By pairing Zoonomia’s genomic resources with phenotype annotations, we find genomic elements associated with phenotypes that differ between species, including olfaction, hibernation, brain size, and vocal learning. We associate genomic traits, such as the number of olfactory receptor genes, with physical phenotypes, such as the number of olfactory turbinals. By comparing hibernators and nonhibernators, we implicate genes involved in mitochondrial disorders, protection against heat stress, and longevity in this physiologically intriguing phenotype. Using a machine learning–based approach that predicts tissue-specific cis–regulatory activity in hundreds of species using data from just a few, we associate changes in noncoding sequence with traits for which humans are exceptional: brain size and vocal learning.
Large-scale comparative genomics opens new opportunities to explore how genomes evolved as mammals adapted to a wide range of ecological niches and to discover what is shared across species and what is distinctively human. High-quality data for consistently defined phenotypes are necessary to realize this potential. Through partnerships with researchers in other fields, comparative genomics can address questions in human health and basic biology while guiding efforts to protect the biodiversity that is essential to these discoveries.
Comparing genomes from 240 species to explore the evolution of placental mammals.

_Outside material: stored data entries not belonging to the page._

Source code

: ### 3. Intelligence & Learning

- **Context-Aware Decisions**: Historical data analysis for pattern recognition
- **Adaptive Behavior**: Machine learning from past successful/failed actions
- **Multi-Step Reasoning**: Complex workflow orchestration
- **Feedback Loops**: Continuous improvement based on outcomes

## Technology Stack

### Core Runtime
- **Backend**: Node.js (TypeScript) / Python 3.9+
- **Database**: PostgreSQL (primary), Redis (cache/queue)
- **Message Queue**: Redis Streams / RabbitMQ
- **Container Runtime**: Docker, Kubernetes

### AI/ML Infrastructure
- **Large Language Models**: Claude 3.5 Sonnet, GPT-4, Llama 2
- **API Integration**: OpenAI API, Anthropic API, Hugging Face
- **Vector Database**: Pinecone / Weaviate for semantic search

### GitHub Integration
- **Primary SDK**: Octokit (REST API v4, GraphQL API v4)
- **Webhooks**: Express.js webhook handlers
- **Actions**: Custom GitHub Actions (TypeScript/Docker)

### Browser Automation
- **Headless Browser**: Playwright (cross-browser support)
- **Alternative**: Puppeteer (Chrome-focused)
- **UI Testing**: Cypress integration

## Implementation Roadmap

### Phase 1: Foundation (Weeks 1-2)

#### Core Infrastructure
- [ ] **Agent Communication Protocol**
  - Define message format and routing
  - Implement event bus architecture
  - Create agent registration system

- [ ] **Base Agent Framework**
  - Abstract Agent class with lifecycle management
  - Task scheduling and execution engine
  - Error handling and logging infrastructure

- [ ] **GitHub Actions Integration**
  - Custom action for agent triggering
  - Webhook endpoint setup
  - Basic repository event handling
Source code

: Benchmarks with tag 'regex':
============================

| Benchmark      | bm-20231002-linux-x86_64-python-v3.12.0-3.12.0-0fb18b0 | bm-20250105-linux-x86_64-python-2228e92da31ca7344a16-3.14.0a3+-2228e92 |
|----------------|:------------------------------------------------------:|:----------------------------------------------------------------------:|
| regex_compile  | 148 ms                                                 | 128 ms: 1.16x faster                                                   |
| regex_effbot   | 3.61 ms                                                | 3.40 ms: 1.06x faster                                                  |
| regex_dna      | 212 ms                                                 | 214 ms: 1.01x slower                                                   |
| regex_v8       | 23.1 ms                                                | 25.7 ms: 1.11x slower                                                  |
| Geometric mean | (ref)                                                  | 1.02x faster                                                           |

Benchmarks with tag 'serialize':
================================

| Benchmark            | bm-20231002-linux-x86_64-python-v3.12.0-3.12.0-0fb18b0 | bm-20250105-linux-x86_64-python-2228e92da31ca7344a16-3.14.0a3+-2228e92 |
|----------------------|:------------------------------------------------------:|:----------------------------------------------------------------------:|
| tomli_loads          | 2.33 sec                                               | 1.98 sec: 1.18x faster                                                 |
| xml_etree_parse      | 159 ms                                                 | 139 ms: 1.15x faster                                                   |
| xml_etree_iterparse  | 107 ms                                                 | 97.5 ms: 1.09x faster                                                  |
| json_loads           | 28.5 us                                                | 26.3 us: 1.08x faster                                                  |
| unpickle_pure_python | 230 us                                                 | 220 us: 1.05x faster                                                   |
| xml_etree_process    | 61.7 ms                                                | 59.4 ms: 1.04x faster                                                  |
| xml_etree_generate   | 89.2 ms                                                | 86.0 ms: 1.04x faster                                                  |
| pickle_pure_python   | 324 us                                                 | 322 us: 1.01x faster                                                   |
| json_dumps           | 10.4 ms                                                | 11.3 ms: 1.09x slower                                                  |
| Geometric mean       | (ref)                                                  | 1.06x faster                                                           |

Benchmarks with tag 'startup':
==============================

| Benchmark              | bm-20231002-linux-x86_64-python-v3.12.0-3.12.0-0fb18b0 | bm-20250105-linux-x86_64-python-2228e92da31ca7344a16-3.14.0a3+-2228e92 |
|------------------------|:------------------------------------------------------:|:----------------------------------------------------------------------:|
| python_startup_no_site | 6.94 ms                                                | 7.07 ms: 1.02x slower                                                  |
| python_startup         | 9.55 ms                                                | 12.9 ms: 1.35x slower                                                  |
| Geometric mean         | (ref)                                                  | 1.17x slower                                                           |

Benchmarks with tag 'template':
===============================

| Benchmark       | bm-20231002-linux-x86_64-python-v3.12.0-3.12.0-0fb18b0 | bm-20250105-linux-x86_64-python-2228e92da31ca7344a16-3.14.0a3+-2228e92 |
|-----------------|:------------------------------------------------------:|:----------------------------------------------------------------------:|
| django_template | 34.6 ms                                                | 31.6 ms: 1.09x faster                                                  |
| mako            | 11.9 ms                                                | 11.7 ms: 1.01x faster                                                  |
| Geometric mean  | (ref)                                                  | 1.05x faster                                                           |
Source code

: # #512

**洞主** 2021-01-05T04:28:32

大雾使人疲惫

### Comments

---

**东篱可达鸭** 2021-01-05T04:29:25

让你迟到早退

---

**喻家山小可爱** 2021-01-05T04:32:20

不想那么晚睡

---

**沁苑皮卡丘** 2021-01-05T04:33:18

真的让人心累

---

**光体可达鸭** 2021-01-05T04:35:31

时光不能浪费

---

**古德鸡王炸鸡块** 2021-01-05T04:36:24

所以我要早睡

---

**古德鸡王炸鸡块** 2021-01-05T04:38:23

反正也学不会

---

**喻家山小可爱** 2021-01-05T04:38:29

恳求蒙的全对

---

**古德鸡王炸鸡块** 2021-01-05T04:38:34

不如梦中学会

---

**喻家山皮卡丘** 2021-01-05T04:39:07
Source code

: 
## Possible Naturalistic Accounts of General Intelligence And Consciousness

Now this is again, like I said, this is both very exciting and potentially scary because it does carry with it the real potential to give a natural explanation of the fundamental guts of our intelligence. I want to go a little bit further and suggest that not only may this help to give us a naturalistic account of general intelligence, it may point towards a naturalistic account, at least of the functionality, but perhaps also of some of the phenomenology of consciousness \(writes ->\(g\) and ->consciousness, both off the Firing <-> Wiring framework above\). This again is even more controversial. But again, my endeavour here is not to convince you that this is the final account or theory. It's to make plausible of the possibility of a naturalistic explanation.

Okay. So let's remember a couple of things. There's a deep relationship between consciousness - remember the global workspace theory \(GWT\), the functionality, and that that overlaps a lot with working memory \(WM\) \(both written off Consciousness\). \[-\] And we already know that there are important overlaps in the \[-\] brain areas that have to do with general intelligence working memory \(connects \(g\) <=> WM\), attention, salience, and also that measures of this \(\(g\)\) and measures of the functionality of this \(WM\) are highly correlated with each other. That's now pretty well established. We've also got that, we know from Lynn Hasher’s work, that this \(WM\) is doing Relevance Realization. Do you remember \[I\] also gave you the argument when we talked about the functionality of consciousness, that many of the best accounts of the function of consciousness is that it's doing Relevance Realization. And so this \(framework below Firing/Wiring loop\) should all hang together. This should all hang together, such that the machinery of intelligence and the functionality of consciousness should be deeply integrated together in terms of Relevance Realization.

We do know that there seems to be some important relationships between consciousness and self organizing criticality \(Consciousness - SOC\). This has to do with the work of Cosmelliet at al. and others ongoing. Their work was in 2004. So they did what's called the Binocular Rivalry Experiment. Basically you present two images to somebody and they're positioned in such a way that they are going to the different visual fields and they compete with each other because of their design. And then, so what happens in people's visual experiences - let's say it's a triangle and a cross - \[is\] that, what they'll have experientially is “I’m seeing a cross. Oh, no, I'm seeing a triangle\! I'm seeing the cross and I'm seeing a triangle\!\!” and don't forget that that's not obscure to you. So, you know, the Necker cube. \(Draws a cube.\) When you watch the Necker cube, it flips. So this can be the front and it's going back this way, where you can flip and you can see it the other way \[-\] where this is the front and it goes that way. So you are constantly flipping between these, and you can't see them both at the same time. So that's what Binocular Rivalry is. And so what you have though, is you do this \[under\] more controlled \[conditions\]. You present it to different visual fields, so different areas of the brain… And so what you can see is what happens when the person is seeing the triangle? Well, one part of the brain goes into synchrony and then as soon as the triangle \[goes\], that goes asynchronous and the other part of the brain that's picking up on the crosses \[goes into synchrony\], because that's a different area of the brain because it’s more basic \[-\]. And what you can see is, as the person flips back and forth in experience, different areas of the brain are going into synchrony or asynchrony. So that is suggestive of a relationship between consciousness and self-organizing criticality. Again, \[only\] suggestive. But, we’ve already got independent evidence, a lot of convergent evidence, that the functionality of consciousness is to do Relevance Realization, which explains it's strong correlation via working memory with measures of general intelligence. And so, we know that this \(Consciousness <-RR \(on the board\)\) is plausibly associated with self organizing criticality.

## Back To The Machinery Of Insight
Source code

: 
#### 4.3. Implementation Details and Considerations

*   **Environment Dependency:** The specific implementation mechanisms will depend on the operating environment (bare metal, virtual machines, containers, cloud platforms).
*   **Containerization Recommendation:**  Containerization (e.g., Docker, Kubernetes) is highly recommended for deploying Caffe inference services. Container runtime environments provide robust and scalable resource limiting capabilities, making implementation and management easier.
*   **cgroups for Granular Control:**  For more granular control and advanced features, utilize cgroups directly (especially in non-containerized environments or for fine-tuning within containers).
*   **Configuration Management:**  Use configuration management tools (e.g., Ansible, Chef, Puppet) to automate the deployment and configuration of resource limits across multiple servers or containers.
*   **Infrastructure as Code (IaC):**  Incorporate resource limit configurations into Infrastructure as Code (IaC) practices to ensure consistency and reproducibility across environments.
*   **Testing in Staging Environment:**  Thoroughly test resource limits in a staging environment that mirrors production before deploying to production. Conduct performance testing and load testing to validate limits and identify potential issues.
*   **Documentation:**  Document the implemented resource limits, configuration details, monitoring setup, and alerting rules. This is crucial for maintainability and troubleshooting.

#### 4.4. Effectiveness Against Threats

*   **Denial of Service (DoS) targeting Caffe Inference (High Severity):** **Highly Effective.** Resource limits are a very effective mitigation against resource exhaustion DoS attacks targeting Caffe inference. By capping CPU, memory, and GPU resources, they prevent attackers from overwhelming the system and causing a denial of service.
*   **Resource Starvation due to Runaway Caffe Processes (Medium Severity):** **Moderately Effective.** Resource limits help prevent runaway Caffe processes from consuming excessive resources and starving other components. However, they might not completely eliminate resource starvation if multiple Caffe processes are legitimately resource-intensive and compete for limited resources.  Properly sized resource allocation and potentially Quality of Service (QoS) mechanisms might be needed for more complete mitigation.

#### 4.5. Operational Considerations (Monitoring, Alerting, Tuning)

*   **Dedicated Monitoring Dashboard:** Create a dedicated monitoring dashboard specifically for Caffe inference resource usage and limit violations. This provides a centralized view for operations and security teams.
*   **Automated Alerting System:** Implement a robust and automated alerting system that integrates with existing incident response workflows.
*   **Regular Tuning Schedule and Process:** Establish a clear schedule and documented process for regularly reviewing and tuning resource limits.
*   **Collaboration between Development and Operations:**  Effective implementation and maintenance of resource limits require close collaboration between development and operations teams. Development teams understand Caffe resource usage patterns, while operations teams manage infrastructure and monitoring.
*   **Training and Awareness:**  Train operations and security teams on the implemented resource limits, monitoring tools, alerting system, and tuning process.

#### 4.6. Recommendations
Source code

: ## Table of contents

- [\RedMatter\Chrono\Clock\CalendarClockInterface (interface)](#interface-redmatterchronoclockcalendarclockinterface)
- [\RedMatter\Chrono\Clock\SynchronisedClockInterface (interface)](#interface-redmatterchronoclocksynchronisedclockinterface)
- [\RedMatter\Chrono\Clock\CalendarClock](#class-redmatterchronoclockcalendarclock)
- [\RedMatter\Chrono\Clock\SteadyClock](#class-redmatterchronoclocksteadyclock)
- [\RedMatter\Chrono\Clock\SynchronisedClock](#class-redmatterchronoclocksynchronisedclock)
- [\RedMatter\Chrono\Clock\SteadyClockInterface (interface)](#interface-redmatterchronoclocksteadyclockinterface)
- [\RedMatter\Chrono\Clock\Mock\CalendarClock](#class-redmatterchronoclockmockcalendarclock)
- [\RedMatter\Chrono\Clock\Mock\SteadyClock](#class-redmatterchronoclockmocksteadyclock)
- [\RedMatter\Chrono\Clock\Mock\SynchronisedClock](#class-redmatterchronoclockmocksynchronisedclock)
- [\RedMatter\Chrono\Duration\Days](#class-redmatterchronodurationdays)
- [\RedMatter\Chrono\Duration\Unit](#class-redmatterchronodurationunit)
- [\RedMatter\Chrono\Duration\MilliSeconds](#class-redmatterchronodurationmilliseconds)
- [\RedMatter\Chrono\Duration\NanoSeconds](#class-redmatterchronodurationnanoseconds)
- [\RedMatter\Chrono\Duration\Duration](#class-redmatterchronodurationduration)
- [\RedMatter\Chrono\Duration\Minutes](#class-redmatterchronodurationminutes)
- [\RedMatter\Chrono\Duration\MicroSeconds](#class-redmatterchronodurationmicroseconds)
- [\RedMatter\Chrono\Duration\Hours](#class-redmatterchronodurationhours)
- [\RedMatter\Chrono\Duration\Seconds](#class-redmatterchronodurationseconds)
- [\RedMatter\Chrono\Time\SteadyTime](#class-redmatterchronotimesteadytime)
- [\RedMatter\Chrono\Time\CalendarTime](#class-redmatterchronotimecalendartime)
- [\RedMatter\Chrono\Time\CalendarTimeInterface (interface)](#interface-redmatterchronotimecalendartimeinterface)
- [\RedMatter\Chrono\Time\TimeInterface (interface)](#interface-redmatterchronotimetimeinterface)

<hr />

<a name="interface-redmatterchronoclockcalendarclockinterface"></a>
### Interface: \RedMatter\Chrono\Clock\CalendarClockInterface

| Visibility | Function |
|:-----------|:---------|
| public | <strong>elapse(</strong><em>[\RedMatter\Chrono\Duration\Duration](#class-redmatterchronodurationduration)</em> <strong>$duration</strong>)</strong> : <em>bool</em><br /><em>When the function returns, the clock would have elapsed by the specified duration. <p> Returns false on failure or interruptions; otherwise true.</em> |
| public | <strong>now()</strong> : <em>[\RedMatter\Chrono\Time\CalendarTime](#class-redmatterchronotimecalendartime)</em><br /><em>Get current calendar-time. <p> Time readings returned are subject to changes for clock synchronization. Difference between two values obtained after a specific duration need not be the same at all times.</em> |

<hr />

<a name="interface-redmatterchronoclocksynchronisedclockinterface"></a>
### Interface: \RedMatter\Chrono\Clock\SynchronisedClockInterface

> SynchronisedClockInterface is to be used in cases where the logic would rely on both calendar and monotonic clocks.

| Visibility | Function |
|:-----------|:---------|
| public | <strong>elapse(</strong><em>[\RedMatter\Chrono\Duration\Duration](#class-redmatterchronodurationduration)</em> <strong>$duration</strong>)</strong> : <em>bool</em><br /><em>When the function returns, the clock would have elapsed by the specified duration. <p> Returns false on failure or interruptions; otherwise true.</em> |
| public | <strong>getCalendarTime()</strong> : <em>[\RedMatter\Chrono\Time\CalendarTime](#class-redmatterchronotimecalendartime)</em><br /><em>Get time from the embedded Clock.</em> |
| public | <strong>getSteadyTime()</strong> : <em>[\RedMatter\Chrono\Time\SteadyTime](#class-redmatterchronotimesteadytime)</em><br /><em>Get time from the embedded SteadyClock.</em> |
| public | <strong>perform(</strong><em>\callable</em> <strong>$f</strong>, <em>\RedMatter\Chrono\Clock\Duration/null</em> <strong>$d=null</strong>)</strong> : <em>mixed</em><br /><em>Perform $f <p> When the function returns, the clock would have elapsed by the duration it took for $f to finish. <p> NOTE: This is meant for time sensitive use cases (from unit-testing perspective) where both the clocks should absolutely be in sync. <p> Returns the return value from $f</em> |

Our new phylogeny (black lines) has alternating gray and white shading, which distinguishes mammalian orders (labeled around the perimeter). Rings around the phylogeny annotate species phenotypes. Seven species with diverse traits are illustrated, with black lines marking their branch in the phylogeny. Sequence conservation across species is described at the top left.
IMAGE CREDIT: K. MORRILL
Zoonomia is the largest comparative genomics resource for mammals produced to date. By aligning genomes for 240 species, we identify bases that, when mutated, are likely to affect fitness and alter disease risk. At least 332 million bases (~10.7%) in the human genome are unusually conserved across species (evolutionarily constrained) relative to neutrally evolving repeats, and 4552 ultraconserved elements are nearly perfectly conserved. Of 101 million significantly constrained single bases, 80% are outside protein-coding exons and half have no functional annotations in the Encyclopedia of DNA Elements (ENCODE) resource. Changes in genes and regulatory elements are associated with exceptional mammalian traits, such as hibernation, that could inform therapeutic development. Earth’s vast and imperiled biodiversity offers distinctive power for identifying genetic variants that affect genome function and organismal phenotypes.